▶ **WHAT IS NEEDED**: From the records below, state how many lines hold the string "scrolling", without any other text.

▶ **SUPPLIED MATERIAL**:

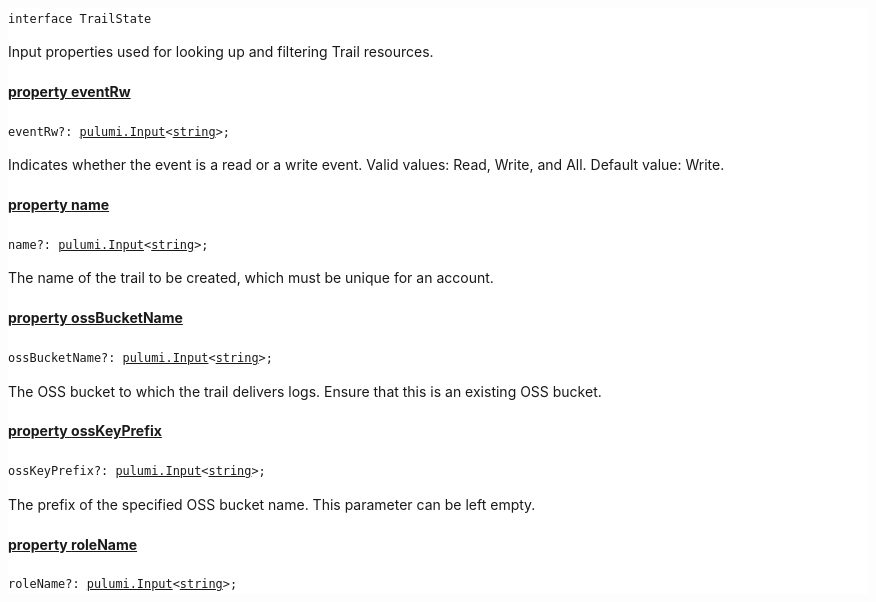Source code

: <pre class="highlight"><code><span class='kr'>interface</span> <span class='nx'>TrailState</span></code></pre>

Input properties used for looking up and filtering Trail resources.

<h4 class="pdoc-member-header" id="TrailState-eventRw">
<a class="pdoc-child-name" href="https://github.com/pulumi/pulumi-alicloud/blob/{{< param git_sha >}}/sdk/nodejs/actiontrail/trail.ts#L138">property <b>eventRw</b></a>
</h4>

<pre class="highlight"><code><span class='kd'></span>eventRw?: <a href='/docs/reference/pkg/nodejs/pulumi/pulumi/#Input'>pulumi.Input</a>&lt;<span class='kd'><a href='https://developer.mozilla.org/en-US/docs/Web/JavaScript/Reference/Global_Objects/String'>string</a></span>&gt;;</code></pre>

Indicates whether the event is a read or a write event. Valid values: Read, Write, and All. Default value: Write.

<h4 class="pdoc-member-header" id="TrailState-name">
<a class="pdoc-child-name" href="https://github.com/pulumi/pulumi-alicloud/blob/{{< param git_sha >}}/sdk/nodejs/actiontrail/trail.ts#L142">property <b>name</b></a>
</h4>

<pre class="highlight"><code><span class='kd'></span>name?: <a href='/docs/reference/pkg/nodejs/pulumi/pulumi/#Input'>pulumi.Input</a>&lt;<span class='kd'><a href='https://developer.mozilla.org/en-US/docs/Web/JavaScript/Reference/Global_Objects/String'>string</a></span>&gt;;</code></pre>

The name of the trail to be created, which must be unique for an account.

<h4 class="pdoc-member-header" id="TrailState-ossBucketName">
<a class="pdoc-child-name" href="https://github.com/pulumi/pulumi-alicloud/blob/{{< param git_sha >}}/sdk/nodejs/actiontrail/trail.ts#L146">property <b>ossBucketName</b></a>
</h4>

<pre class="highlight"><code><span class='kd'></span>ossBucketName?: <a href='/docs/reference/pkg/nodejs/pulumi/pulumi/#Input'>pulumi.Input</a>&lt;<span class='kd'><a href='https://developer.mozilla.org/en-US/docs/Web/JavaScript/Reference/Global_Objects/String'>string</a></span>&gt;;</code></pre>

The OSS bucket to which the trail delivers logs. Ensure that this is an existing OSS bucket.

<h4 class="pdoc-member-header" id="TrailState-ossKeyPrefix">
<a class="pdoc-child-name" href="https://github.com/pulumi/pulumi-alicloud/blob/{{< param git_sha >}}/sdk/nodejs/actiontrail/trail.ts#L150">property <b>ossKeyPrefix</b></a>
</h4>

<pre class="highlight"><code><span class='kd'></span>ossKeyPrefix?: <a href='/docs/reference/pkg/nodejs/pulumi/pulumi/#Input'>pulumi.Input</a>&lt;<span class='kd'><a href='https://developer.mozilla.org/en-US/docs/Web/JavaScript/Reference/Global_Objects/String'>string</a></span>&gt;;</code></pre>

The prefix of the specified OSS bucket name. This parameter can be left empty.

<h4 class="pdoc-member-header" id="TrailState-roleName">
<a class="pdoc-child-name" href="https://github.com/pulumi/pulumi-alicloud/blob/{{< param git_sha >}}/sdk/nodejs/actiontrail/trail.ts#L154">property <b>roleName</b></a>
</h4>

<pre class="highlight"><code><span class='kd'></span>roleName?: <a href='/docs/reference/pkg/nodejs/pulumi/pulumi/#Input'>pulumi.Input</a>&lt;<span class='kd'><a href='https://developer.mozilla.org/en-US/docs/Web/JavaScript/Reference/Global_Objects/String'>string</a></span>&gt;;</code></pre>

--

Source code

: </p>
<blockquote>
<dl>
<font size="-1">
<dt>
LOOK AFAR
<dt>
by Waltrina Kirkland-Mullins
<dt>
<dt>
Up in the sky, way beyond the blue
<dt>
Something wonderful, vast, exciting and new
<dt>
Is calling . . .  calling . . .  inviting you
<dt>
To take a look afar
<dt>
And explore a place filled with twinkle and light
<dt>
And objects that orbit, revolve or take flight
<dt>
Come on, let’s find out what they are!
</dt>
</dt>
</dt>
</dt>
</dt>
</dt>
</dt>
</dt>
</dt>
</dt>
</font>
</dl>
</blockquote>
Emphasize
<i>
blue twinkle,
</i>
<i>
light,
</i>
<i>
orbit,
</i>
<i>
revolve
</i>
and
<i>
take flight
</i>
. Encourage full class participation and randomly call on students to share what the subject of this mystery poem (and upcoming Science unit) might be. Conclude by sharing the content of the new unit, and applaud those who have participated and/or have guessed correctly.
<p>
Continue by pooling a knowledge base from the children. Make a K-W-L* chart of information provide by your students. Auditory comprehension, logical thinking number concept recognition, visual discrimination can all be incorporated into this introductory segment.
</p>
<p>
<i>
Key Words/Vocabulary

---

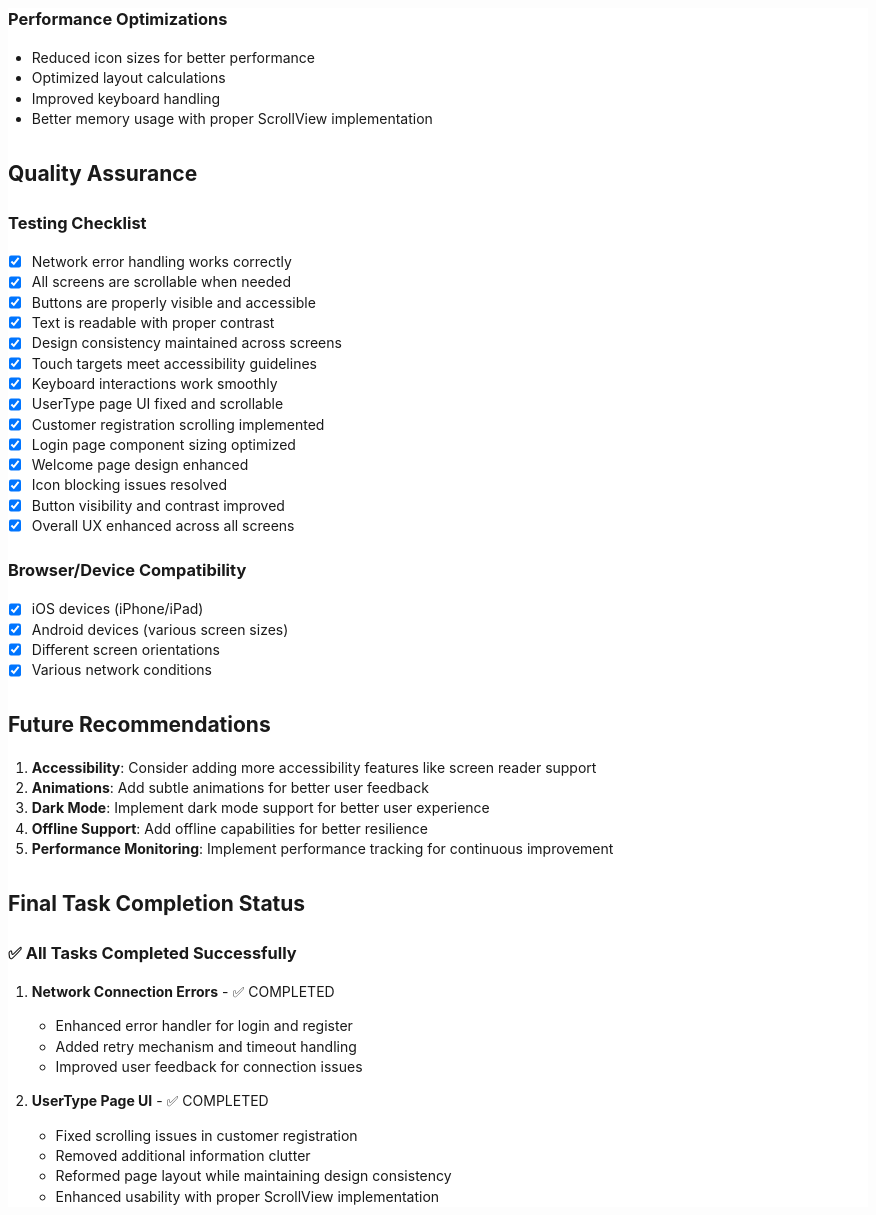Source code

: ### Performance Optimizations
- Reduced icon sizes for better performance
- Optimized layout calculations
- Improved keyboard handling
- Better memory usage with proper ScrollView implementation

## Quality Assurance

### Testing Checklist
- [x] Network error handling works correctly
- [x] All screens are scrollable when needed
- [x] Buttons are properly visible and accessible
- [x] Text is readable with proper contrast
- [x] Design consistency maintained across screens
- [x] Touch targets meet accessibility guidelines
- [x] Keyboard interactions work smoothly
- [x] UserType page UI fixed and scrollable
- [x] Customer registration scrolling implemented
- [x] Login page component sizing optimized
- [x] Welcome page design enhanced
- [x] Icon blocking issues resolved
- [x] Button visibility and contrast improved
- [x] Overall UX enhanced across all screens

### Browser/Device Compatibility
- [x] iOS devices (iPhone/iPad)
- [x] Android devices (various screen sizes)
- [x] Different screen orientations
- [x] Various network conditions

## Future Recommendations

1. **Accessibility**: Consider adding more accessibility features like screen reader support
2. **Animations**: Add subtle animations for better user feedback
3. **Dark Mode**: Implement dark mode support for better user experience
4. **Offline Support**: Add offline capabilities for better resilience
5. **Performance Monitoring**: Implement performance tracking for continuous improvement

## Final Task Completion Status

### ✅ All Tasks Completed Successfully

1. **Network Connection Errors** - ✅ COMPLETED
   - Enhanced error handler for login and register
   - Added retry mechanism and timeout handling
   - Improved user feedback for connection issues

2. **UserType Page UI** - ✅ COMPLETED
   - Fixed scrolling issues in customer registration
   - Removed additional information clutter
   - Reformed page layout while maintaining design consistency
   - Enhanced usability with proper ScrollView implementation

▶ **ANSWER TO THIS TASK**: 2